Setting Poetry, Flush Left, Center on Longest Line
It's a common request, and it's not too hard to manage with a little trick.
Every so often I hear a cry for help on the subject of setting poetry. The request is usually something like “how do I set a poem on a page so that the longest line is centered.”
It’s easy to center all the lines on the page, but that’s rarely what publishers want. So how can you keep your text flush-left (left aligned, ragged right) and center that longest line?
My favorite trick is:
- Place the whole poem inside a text frame. Make sure no extra blank lines are in there. (The last line should not end with a return.)
- Double-click the lower-right text frame handle with the Selection tool.

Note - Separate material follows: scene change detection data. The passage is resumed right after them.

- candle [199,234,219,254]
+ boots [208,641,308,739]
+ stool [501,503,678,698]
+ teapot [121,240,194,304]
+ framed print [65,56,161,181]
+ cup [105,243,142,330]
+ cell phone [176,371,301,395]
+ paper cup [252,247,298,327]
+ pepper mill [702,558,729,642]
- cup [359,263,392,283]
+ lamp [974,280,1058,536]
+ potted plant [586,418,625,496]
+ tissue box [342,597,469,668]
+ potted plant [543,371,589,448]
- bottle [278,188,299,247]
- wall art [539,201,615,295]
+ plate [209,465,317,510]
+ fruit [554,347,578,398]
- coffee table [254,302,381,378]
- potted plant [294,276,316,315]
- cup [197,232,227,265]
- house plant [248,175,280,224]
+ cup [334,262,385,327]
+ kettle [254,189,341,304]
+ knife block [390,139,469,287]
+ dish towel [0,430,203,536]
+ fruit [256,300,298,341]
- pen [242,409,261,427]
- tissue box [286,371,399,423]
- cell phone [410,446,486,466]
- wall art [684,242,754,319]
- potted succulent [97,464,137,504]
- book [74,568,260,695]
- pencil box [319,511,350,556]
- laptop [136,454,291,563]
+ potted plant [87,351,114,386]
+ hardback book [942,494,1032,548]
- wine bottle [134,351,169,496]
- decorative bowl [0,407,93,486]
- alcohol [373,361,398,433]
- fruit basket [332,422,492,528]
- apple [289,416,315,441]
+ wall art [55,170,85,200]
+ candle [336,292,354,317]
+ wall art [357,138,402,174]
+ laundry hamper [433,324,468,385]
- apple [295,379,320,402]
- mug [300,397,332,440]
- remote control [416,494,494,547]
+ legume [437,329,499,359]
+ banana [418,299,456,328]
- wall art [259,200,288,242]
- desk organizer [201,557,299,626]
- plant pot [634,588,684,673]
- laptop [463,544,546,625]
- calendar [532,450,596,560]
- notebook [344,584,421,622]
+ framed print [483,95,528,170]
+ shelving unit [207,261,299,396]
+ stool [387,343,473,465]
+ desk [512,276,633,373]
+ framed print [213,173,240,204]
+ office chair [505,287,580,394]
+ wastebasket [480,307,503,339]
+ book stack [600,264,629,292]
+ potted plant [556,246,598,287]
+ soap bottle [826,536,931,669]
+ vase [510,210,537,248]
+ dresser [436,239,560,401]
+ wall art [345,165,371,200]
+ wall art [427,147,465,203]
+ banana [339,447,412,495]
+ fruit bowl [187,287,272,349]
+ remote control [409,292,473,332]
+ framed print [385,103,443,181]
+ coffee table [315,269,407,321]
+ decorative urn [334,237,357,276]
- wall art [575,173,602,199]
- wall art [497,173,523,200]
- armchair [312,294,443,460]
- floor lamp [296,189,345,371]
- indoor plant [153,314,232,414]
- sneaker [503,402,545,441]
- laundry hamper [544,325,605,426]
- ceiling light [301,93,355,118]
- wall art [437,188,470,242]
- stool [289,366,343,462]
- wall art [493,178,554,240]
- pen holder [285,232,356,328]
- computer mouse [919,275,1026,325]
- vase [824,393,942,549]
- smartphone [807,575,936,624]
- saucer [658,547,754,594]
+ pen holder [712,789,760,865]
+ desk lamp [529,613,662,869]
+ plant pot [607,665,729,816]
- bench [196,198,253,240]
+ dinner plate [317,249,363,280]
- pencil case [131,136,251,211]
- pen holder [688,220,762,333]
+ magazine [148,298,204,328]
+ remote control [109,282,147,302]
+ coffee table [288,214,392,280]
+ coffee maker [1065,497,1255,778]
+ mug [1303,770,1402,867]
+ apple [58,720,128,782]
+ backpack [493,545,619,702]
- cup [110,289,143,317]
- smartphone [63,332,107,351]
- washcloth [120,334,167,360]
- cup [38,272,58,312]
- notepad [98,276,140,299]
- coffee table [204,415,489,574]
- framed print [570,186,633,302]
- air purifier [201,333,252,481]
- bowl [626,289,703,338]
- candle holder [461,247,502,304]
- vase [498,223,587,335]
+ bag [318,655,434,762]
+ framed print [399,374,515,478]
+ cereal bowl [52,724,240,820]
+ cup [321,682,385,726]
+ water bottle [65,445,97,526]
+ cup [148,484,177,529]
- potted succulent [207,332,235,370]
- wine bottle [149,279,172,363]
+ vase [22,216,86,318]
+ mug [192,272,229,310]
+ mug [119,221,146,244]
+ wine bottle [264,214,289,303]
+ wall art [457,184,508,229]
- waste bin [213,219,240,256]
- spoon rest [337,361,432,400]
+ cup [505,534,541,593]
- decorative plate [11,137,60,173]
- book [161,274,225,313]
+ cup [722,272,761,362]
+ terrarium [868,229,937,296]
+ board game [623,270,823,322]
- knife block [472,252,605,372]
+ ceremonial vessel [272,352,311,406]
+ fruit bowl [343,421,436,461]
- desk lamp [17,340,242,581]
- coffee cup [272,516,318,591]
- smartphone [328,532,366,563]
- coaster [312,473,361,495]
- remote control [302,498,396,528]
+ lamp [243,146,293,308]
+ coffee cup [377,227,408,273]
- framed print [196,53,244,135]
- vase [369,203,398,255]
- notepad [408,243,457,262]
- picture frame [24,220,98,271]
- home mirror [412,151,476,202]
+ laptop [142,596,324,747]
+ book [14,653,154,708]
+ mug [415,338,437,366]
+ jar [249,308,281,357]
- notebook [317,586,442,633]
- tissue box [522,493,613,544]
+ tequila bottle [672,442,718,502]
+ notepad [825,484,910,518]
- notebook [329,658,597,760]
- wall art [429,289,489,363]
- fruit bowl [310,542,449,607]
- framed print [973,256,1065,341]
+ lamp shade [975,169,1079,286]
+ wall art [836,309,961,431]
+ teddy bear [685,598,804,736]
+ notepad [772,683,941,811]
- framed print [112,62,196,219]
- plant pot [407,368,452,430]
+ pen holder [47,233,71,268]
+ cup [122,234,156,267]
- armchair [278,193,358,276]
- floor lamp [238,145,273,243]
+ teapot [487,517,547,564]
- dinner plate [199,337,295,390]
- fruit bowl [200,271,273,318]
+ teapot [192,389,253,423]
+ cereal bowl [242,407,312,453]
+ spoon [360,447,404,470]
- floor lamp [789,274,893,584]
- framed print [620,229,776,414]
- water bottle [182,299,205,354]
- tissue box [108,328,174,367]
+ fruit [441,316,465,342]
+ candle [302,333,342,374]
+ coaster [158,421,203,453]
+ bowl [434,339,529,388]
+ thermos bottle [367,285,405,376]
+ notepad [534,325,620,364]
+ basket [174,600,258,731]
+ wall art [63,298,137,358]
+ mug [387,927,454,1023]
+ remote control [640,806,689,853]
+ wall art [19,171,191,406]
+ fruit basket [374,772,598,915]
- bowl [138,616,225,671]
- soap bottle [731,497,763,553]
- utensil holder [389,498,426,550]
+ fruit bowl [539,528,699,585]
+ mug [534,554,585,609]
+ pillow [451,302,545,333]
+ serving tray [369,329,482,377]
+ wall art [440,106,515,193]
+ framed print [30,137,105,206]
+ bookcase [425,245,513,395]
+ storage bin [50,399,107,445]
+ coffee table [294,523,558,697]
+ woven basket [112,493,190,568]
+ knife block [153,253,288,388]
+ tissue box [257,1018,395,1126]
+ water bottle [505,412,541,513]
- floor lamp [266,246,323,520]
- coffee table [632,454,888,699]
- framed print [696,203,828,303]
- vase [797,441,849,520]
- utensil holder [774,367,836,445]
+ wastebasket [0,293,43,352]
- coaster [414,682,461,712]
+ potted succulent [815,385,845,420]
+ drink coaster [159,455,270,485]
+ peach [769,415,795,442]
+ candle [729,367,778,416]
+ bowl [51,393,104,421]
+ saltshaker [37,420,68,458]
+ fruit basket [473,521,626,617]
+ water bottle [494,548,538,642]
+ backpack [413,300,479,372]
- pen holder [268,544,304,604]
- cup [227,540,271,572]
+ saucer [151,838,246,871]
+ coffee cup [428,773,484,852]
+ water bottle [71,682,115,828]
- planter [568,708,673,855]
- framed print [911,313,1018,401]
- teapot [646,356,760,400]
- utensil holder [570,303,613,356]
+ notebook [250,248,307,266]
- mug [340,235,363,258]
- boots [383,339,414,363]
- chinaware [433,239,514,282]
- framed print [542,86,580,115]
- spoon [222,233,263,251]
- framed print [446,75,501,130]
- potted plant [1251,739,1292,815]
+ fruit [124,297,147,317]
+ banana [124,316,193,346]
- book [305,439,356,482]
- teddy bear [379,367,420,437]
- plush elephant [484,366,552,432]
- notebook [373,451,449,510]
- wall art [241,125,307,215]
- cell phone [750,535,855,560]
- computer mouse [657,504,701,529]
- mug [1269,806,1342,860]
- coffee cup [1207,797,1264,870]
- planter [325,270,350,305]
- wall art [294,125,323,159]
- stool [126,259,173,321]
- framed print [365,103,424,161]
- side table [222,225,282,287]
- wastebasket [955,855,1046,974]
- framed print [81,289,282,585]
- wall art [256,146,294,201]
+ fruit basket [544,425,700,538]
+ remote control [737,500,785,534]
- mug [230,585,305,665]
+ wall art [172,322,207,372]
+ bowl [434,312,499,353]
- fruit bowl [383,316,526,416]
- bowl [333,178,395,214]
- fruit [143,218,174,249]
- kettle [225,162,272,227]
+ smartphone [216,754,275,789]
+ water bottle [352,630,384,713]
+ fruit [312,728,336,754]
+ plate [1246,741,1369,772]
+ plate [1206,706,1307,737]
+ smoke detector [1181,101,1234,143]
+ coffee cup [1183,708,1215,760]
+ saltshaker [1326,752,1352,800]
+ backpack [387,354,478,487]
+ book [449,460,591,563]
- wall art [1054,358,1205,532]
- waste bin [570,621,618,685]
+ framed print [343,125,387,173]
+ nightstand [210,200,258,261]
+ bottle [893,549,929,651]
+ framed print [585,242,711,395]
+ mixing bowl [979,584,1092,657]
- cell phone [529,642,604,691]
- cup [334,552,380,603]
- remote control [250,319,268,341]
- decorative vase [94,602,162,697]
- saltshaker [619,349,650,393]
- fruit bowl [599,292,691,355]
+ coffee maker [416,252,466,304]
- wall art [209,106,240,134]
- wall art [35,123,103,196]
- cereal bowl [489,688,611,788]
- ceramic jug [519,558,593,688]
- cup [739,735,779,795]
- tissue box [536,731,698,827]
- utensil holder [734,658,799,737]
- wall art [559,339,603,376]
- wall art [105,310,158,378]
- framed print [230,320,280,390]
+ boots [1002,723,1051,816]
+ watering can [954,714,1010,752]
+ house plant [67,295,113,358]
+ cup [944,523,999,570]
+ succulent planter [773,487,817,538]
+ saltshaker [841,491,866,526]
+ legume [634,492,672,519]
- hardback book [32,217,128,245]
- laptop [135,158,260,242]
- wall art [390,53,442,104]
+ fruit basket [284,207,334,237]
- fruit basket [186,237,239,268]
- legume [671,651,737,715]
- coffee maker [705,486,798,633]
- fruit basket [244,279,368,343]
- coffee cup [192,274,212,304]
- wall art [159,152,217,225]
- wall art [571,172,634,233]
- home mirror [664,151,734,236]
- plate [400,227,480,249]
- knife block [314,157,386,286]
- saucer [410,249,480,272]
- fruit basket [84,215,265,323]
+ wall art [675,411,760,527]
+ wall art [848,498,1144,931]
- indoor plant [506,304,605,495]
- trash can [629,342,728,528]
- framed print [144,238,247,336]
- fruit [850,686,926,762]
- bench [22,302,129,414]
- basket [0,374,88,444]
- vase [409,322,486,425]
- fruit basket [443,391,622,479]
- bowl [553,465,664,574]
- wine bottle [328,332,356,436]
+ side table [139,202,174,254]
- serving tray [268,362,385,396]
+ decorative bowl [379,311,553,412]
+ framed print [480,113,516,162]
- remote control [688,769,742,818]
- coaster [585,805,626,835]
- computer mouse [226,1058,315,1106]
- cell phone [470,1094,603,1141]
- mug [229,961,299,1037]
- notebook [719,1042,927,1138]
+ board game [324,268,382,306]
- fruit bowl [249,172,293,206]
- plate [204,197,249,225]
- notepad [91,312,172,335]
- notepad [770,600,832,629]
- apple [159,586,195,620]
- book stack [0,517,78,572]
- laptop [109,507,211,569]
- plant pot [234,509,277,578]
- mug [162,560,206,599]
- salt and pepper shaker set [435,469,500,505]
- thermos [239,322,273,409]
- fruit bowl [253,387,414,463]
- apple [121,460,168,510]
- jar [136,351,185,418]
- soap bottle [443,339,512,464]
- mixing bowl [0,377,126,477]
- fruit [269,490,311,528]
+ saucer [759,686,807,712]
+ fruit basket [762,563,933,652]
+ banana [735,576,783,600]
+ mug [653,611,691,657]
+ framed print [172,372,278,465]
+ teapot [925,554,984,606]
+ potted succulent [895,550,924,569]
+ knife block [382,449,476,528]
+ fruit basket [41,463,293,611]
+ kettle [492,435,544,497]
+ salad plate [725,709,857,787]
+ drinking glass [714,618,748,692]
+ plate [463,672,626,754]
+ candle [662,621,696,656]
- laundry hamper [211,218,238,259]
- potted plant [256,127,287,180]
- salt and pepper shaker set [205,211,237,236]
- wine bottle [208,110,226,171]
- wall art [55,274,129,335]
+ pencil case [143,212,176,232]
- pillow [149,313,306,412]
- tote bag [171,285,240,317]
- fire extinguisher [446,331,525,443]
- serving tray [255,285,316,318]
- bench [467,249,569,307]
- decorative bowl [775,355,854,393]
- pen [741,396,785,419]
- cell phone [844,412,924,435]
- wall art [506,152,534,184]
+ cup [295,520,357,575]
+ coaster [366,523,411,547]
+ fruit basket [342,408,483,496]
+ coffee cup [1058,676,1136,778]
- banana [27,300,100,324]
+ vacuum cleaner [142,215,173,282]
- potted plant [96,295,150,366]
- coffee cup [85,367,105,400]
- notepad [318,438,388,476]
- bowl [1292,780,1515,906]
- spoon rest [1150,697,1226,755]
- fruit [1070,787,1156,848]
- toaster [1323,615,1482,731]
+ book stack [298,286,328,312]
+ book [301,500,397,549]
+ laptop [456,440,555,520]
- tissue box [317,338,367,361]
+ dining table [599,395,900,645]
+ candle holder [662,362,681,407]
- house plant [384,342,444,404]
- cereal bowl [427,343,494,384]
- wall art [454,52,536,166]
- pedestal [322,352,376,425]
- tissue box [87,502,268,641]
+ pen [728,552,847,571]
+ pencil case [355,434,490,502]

This resizes the frame to fit the text along the right and bottom edges.
- Cut the frame to the clipboard with the Selection tool.
- Paste the frame into a larger text frame (probably the main text frame that spans from margin to margin on the page) with the Type tool. This pastes the frame in as an inline object on its own paragraph.
- Click outside the poem frame, in the larger frame, and choose Horizontal Alignment to center it.
Once you do it two or three times, it goes much faster than it takes to read the above instructions.
Here it is in pictures… first the original text frame:

Then, after the poems cut out and paste into their own frames, we double-click the bottom-right handles to Fit Frame to Content:

Finally, we paste the frames in as inline objects, and add some headings:

Are there other clever ways you have achieved this same result?